ずいぶんマアニアックなコースですね。いわゆるこの吊り橋からつけられていた古道のことなんでしょうか?昔の25000図には途中までルートが記載されていましたが、その道のことですか?小倉谷出合からもどこか稜線にルートがあったようですが、調べてはいません。もしくはただひたすらに藪をこぐという登り方なんでしょうか?興味がありますね。

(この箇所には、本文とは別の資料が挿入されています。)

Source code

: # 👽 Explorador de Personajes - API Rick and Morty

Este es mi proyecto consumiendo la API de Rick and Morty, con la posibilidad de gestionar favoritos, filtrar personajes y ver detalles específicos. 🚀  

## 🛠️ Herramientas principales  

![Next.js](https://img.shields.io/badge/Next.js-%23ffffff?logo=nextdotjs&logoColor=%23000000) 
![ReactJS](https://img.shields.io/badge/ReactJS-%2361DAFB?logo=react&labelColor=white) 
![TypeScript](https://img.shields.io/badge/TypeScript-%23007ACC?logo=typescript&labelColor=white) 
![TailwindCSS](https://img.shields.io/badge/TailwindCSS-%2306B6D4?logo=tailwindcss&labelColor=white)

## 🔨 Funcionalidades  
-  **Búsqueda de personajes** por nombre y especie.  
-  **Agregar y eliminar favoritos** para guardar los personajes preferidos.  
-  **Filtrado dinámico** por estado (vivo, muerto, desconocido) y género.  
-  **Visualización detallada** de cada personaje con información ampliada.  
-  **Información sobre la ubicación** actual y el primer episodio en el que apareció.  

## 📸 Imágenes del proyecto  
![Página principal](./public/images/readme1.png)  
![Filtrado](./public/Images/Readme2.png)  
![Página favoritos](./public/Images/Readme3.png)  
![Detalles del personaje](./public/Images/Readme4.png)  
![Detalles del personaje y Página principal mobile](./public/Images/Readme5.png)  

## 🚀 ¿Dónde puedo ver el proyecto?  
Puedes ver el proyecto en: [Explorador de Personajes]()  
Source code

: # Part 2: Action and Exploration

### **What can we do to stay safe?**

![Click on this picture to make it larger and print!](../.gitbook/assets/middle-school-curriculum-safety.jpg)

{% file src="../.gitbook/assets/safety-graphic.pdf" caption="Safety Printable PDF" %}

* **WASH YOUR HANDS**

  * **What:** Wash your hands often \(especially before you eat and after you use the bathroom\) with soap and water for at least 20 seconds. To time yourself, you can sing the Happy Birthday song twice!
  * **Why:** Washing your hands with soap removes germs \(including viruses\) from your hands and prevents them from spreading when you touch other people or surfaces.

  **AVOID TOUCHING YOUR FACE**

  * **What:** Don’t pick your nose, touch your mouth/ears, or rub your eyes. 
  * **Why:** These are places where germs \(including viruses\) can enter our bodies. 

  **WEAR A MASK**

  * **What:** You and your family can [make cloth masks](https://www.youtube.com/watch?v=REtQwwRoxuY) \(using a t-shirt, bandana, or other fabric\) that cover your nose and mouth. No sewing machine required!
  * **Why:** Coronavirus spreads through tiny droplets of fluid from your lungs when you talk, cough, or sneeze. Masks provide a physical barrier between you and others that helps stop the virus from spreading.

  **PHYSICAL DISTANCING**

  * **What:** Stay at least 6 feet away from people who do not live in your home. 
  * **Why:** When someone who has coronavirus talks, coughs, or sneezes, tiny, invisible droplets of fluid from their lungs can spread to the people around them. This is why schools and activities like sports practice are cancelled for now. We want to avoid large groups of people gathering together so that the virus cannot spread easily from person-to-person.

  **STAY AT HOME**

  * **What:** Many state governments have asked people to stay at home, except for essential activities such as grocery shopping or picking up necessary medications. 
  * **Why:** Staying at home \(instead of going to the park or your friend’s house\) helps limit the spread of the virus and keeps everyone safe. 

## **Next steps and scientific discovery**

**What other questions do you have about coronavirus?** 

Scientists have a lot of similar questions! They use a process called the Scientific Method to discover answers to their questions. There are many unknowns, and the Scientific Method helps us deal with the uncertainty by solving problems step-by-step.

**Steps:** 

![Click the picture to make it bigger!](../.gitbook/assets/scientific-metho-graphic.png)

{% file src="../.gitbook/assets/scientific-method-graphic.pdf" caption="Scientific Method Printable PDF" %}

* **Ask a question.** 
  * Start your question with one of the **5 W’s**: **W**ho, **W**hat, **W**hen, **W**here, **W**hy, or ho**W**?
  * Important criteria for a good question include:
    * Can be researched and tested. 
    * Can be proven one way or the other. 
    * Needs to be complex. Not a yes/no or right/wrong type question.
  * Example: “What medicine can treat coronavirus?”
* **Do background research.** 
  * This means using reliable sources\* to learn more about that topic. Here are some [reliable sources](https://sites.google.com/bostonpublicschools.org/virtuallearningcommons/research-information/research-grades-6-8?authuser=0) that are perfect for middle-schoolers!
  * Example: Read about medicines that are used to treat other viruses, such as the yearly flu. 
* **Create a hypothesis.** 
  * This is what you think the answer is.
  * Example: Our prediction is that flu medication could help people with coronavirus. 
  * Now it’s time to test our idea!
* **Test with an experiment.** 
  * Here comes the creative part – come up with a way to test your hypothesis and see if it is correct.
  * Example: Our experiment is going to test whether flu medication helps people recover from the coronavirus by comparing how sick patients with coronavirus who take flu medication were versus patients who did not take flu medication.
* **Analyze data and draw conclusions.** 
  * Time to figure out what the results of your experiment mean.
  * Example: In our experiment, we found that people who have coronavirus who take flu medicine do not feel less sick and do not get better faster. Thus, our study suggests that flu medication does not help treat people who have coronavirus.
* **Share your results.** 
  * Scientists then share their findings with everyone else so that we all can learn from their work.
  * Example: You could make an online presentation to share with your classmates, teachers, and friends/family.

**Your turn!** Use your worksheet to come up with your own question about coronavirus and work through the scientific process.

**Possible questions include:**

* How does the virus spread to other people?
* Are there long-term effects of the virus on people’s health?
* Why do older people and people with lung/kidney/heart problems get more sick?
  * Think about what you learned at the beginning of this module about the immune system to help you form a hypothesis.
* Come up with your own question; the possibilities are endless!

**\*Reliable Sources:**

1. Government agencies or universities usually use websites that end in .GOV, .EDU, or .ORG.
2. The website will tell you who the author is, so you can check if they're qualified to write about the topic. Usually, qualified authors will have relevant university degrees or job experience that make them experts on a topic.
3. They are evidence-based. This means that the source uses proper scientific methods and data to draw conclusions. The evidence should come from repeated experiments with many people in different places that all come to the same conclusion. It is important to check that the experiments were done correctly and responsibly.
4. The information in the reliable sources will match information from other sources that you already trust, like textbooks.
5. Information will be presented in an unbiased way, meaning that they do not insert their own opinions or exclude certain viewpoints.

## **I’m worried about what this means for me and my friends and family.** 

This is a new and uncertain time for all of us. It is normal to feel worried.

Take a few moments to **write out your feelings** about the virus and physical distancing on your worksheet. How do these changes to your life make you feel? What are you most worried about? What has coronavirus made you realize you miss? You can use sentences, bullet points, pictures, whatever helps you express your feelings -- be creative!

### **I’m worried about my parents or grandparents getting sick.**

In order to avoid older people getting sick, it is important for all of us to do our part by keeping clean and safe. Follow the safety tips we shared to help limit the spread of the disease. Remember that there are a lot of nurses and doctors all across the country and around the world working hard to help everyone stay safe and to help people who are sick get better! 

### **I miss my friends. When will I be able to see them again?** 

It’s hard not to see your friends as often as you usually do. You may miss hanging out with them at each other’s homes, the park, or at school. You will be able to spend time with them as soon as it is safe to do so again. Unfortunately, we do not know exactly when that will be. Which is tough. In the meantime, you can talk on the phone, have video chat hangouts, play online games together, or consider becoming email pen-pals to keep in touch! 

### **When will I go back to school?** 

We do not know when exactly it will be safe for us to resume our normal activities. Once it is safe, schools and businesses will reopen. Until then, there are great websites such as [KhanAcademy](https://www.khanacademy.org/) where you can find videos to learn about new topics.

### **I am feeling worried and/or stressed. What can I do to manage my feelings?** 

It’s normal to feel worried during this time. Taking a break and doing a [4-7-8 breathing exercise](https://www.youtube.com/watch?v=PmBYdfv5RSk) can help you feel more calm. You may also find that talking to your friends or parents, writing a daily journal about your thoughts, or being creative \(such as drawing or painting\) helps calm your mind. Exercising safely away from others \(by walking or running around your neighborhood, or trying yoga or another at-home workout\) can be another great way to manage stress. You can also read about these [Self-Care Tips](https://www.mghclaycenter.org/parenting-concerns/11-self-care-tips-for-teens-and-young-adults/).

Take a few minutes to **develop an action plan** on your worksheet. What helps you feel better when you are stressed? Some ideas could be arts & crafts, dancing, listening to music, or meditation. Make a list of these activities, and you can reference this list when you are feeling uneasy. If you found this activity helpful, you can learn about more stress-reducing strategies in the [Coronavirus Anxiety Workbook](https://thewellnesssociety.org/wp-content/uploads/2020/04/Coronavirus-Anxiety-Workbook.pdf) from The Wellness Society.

本題に戻りまして、渡渉点ですが水深あって腰だったと記憶しています。上流側に向かって浅いところを探していけば、そこまで深くないかとも思います。集水面積が多い沢なので、増水時は手が付けられないと思いますので注意してください。今年のGWの双六谷源流部の残雪は例年より少なかったので、渇水ならば問題なしです。
ただ、下見でもあの林道を往復するのは記憶がなくなったころにしたいです。自転車があると便利ですね。帰りはほとんど漕ぐことがないと思います。ダム管理の車も通りますので、自転車利用時、小言を言われるかもしれません…注意してください。
あと、ゲートのところに『車上荒らし注意』の看板もありましたので、こちらも注意してください。
では、お気をつけて。
あの後、廃吊橋まで行きましたが、覚悟と装備が足りず、平水であれ斯くの有様で御座いました…
林班図を参照し、やはり吊橋からは笠ヶ岳へ延びる支尾根は問題なさそうでしたが、打込谷出合の板戸岳への尾根は地形記号的に現地確認は必須ですね…
藪尾根は取り付きが成否を分けるので実施検証に勝るものはありませんでした…
下らない質問にお答えいただき、まことに申し訳ありませんでした。
記録拝見しました。私が返信をした後に記録があるのに気づき、何の参考にもならない返信となってしまったことを反省しております。申し訳ありませんでした。秋に打込谷遡行をしたことがありましたが、この時は、本流渡渉も気にならないくらいだったような気がしました。よろしければ私の過去の記録を見てください。
是非、成功させてください。お気をつけてください。